In this case, the load is part of both your reading distance and the power of training lenses. Once the focusing system gets used to that load—which is the relationship between dioptric power of the eye and the training distance—it is necessary to increase the load in order to clear your vision further. If this is not done, the stimulus will not continue to have the desired training effect.
This phenomenon, which induces a training accommodative stimulus (for better adjustment with the consequent functional refractive error decrease), is called “fogging,” or “blur-driven accommodation”; the eye is voluntarily led to the state of slight fogging so as to be stimulated for focusing. It is very important to measure the training stimulus.

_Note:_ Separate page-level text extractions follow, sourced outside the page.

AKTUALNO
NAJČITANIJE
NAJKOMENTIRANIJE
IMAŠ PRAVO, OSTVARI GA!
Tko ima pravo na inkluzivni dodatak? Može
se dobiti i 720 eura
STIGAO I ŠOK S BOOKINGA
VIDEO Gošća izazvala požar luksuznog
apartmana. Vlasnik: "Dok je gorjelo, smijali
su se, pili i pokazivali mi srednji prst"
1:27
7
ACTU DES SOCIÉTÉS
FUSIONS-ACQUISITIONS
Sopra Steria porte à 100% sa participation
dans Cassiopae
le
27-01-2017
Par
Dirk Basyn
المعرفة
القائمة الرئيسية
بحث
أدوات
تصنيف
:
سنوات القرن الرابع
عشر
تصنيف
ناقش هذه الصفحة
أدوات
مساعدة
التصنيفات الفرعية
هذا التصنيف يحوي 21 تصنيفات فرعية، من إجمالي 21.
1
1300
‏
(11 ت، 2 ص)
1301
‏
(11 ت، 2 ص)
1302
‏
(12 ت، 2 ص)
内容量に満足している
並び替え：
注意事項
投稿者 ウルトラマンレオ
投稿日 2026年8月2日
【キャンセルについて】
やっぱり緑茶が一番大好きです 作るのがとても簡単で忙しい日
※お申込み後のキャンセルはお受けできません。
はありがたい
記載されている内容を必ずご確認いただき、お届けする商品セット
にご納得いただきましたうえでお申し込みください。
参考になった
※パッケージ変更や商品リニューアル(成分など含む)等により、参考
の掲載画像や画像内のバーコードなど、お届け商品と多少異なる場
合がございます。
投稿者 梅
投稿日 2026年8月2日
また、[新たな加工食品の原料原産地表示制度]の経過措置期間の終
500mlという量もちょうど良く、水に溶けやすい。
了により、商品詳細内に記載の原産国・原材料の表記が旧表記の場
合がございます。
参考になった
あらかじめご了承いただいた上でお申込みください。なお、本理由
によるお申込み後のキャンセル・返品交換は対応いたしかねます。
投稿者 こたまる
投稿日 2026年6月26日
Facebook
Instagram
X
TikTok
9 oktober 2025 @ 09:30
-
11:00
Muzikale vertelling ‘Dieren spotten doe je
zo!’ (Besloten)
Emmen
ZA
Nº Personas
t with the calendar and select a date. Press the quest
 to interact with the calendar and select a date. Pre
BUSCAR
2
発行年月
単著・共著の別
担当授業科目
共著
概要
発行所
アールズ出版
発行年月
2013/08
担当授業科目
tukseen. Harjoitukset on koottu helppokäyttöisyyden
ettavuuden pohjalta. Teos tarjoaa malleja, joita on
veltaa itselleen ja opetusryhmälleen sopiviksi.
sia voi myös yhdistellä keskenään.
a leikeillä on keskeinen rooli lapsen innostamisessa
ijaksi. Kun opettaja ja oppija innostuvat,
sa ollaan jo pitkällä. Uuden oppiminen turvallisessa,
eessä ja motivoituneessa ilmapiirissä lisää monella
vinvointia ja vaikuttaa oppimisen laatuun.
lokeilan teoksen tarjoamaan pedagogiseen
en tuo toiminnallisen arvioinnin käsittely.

With this kind of system, which leads into a slightly burred state (so the letters of the observed text can be hardly distinguished), the eye’s refractive state can be modified automatically and gradually so as to bring “focus” back on the retina, or at least, as close as possible. It means that a myopic person, whose focal point is in front of the retina, must shift it to nearer the retina, consequently optimizing focusing. For hyperopic people, whose focal point is behind the retina, the principle works well when used in the opposite direction (negative lenses at the shortest possible distance).
The load or the training stimulus imposed on the eye’s focusing capacity must be efficient; that means neither too excessive nor too little. The best training effect is achieved by having minimum fogging, when the letters or the object you are focusing on are slightly out of focus.
Excessive fogging may cause the opposite negative effect, worsening either myopia or hyperopia. The reason might be that in the case of an excessive stimulus, focusing becomes impossible, without even having a try at all.